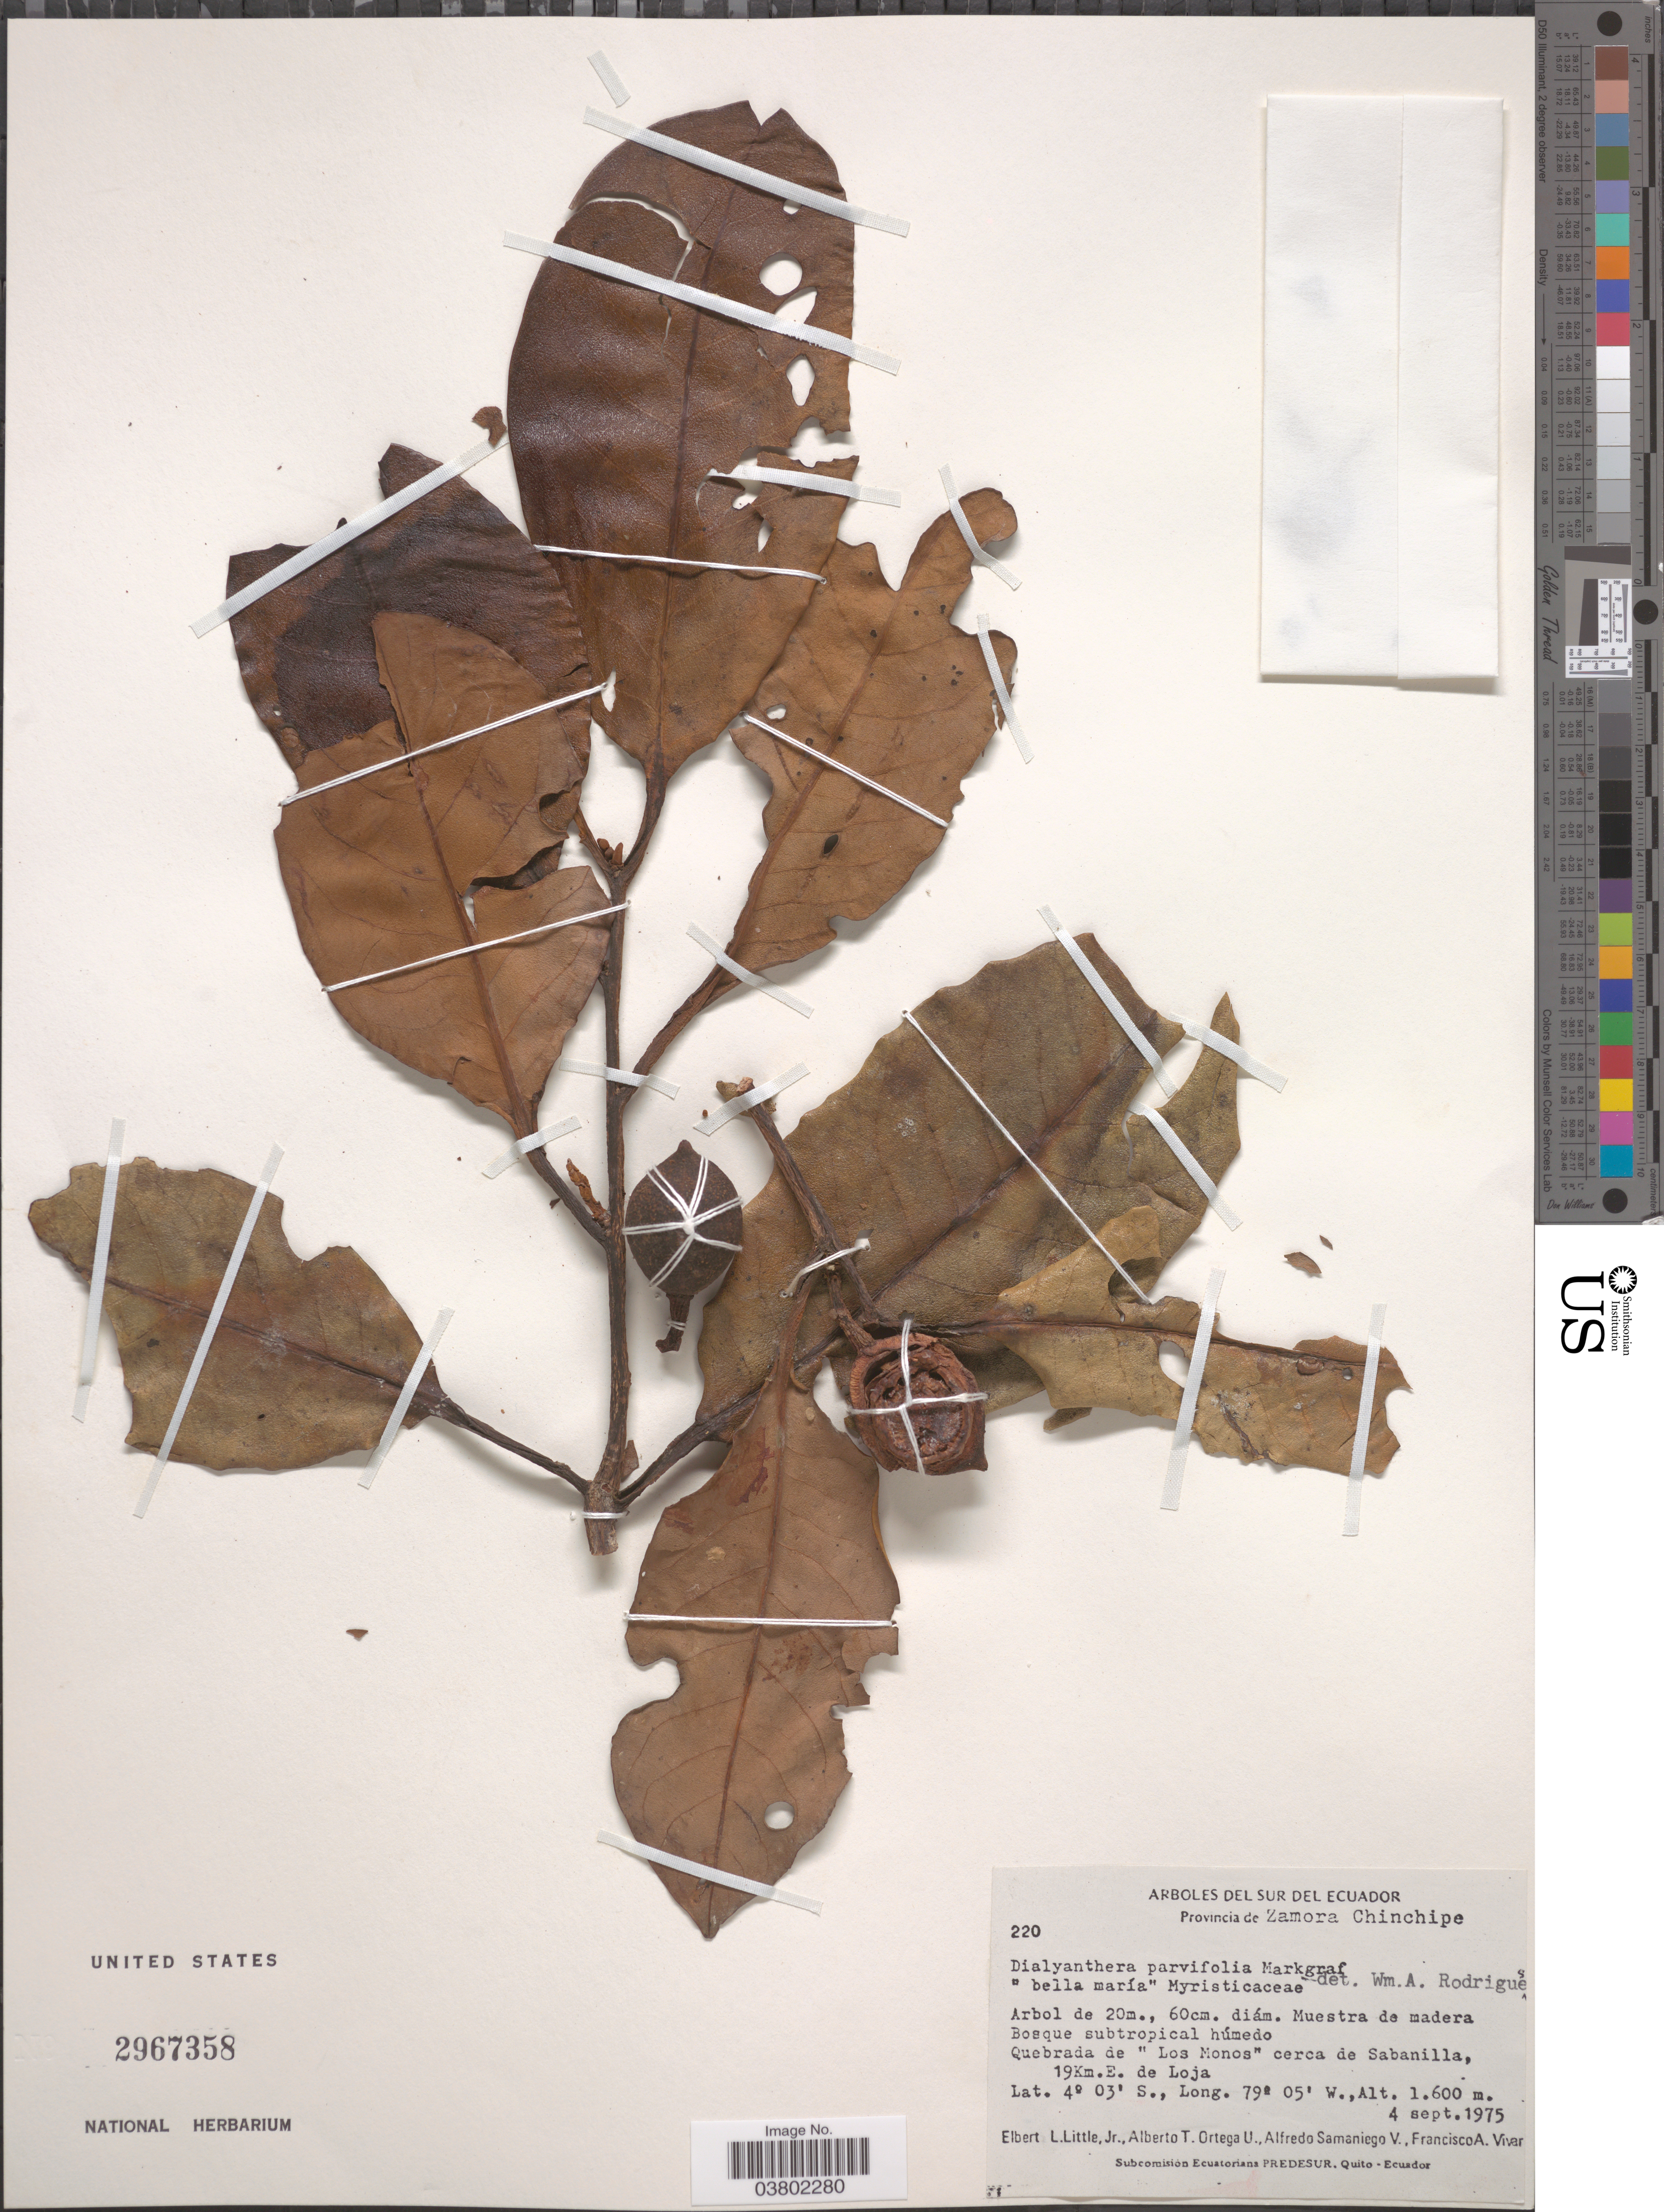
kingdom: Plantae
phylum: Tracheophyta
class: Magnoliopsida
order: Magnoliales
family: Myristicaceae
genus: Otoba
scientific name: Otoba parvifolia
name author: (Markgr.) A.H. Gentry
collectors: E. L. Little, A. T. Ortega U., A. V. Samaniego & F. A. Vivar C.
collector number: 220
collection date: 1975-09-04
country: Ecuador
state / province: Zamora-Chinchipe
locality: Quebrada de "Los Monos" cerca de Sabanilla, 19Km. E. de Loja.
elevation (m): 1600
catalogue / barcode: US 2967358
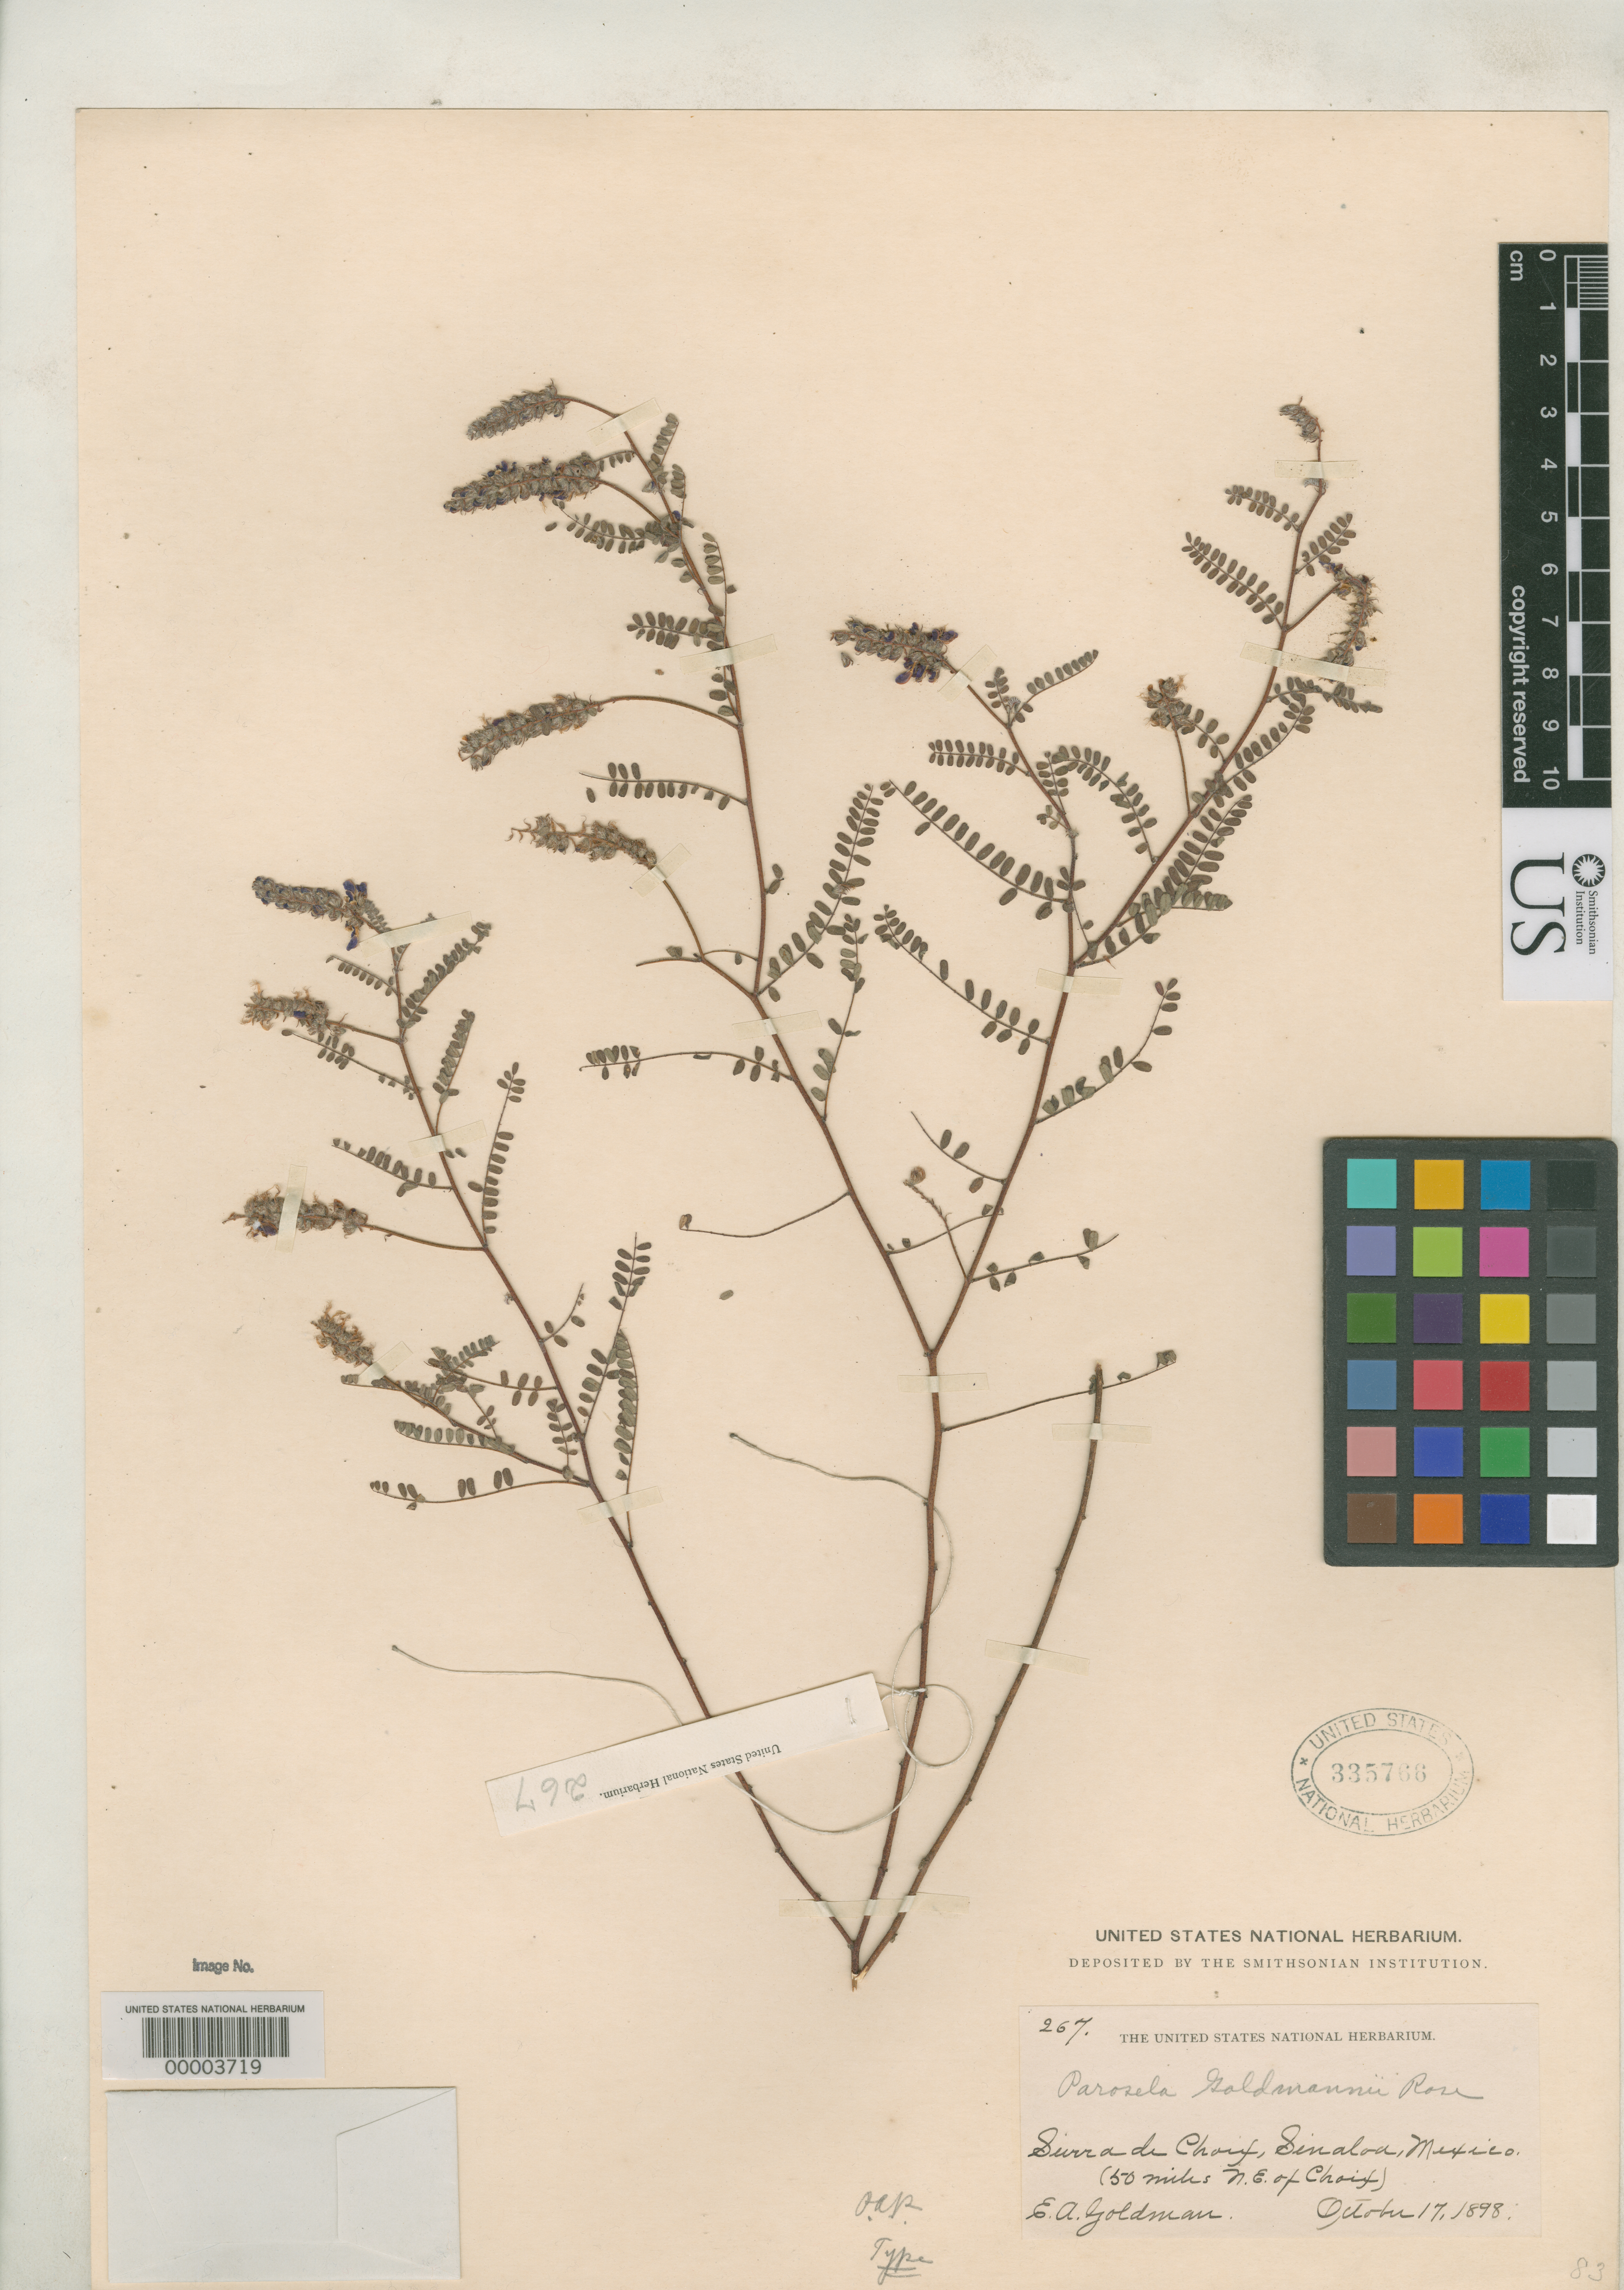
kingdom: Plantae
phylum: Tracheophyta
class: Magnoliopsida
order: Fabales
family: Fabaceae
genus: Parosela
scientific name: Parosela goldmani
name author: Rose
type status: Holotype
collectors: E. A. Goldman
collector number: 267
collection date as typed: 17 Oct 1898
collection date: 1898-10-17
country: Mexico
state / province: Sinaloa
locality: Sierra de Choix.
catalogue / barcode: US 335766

============================================================

*DESCRIPTION OF THE TASK*
Relabel the field "collectors" as "collected by" in both records and write them out again with everything else unchanged, leaving out the picture lines.

*RESPONSE TO THIS EXERCISE*
kingdom: Plantae
phylum: Tracheophyta
class: Magnoliopsida
order: Magnoliales
family: Myristicaceae
genus: Otoba
scientific name: Otoba parvifolia
name author: (Markgr.) A.H. Gentry
collected by: E. L. Little, A. T. Ortega U., A. V. Samaniego & F. A. Vivar C.
collector number: 220
collection date: 1975-09-04
country: Ecuador
state / province: Zamora-Chinchipe
locality: Quebrada de "Los Monos" cerca de Sabanilla, 19Km. E. de Loja.
elevation (m): 1600
catalogue / barcode: US 2967358
kingdom: Plantae
phylum: Tracheophyta
class: Magnoliopsida
order: Fabales
family: Fabaceae
genus: Parosela
scientific name: Parosela goldmani
name author: Rose
type status: Holotype
collected by: E. A. Goldman
collector number: 267
collection date as typed: 17 Oct 1898
collection date: 1898-10-17
country: Mexico
state / province: Sinaloa
locality: Sierra de Choix.
catalogue / barcode: US 335766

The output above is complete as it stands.